当 Δt 趋近于零时,Δs/Δt 变为瞬时速度 v。因此,作用在运动物体上的力提供的瞬时功率为 P = Fv,前提是 F 与 v 同方向。
P = Fv
This relationship is useful for analysing constant-power situations, such as a car engine overcoming resistive forces at a steady speed.
该关系对于分析恒定功率情境非常有用,例如汽车发动机在恒定速度下克服阻力的情况。
8. Elastic Potential Energy Stored in a Stretched Spring | 拉伸弹簧中储存的弹性势能
For a spring or a wire obeying Hooke’s law, the force F needed to produce an extension x is directly proportional to x, so F = kx, where k is the spring constant.
对于遵守胡克定律的弹簧或金属丝,产生伸长量 x 所需的力 F 与 x 成正比,即 F = kx,其中 k 为劲度系数。
The work done to stretch the spring is the area under the force–extension graph. Since the graph is a straight line through the origin, the area is a triangle of base x and height kx.
拉伸弹簧所做的功是力—伸长图下的面积。因为图像是一条过原点的直线,该面积是一个底为 x、高为 kx 的三角形。
W = ½ × base × height = ½ × x × kx = ½kx²
This work is stored as elastic potential energy within the spring, provided the elastic limit has not been exceeded.
只要未超过弹性限度,这个功就以弹性势能的形式储存在弹簧中。
Eₑ = ½kx²
9. Young Modulus and its Derivation | 杨氏模量及其推导
The Young modulus E is a measure of the stiffness of a material, defined as the ratio of tensile stress to tensile strain within the Hooke’s law region.
杨氏模量 E 是材料刚度的量度,定义为胡克定律范围内拉伸应力与拉伸应变的比值。
E = tensile stress ÷ tensile strain
Tensile stress is the force F per unit cross-sectional area A, and tensile strain is the extension ΔL divided by the original length L. Substituting these definitions gives the full expression.
拉伸应力是单位横截面积 A 上的力 F,拉伸应变是伸长量 ΔL 除以原始长度 L。代入这些定义可得完整的表达式。
E = (F ÷ A) ÷ (ΔL ÷ L) = (FL) ÷ (AΔL)
This derived formula is particularly useful for calculating the extension of a wire under a known load, and it links the macroscopic deformation to an intrinsic material property.
这一推导出的公式对于计算已知负载下金属丝的伸长量特别有用,并将宏观变形与固有材料属性联系起来。

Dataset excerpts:
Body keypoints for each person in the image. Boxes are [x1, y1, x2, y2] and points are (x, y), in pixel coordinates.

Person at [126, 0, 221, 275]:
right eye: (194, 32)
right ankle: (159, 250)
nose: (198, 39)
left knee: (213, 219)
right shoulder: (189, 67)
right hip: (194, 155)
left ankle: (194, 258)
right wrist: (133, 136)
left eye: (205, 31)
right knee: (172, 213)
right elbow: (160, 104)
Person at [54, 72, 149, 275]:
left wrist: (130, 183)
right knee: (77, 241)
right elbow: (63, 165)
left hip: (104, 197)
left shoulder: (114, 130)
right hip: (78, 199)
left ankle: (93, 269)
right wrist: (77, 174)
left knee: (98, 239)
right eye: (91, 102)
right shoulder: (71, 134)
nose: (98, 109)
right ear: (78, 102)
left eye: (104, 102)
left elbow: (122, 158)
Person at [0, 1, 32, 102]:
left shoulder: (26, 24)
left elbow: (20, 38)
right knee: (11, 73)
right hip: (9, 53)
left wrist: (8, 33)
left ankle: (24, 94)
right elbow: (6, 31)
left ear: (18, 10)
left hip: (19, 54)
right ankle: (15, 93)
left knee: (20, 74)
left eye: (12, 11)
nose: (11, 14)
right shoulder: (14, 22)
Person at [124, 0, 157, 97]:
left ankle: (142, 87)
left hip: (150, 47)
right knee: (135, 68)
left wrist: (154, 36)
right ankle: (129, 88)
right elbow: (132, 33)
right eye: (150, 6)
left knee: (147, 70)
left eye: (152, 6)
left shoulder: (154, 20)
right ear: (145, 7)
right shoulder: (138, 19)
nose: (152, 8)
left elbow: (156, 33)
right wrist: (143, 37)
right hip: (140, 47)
--
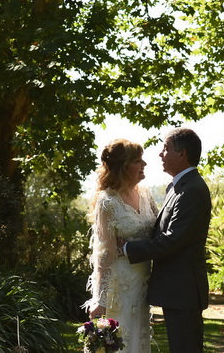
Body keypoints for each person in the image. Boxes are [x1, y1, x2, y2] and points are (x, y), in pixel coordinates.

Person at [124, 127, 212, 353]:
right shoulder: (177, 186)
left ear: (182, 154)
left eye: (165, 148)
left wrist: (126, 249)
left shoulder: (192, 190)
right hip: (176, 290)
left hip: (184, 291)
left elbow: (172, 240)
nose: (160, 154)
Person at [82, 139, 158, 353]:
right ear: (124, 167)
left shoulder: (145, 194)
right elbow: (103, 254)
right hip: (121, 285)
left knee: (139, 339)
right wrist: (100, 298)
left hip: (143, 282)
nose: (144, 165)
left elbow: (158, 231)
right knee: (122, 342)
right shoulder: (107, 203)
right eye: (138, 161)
==
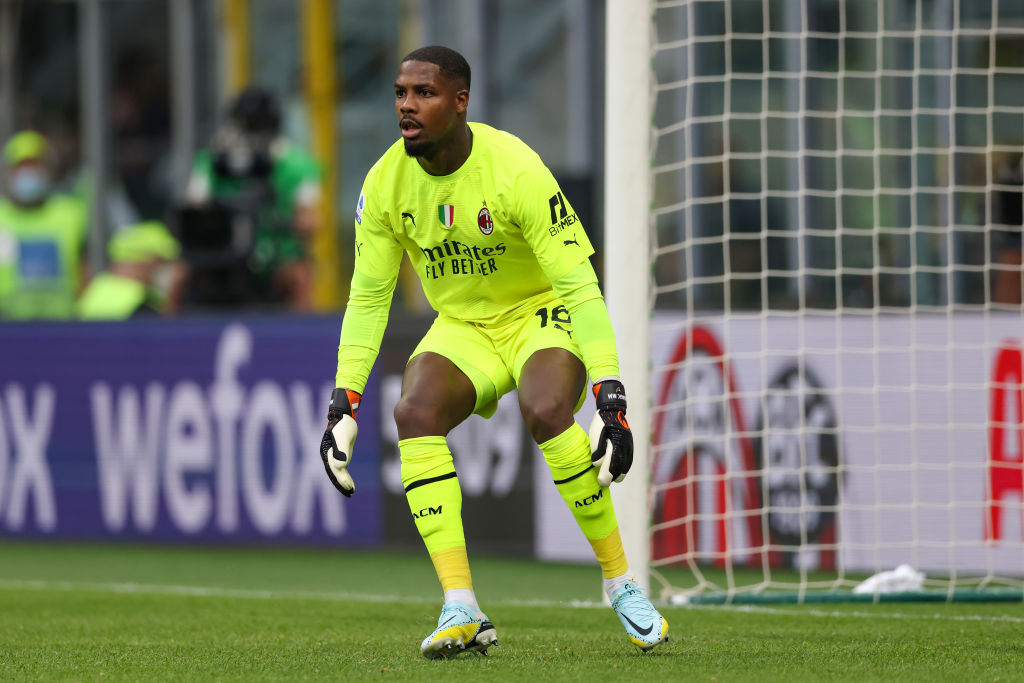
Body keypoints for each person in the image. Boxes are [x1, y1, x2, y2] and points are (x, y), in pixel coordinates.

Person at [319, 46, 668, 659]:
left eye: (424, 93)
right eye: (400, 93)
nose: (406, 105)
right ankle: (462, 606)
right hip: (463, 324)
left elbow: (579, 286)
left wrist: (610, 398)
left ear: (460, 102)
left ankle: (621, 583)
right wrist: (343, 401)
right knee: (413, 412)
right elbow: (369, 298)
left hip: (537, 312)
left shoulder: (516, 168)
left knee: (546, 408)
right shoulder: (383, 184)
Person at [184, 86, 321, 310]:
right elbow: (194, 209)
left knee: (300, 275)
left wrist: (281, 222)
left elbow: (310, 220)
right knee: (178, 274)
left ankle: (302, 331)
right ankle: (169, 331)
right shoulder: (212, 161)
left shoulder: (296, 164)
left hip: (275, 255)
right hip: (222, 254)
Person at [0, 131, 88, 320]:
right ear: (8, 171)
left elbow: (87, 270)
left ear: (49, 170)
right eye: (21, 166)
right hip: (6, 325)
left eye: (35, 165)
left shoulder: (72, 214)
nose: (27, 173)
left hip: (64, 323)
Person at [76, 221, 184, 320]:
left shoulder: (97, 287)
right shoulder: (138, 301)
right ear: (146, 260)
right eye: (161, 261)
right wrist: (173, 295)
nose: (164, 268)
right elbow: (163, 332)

Task requirements:
a) List every equation in the physics passage that appears alone on its own line.
b) Transcribe the physics passage between "The work done" and "x、高为 kx 的三角形。", inclusive.
The entries come from a different source than the physics passage.

Answers by task:
a)
P = Fv
W = ½ × base × height = ½ × x × kx = ½kx²
Eₑ = ½kx²
E = tensile stress ÷ tensile strain
E = (F ÷ A) ÷ (ΔL ÷ L) = (FL) ÷ (AΔL)

b)
The work done to stretch the spring is the area under the force–extension graph. Since the graph is a straight line through the origin, the area is a triangle of base x and height kx.
拉伸弹簧所做的功是力—伸长图下的面积。因为图像是一条过原点的直线,该面积是一个底为 x、高为 kx 的三角形。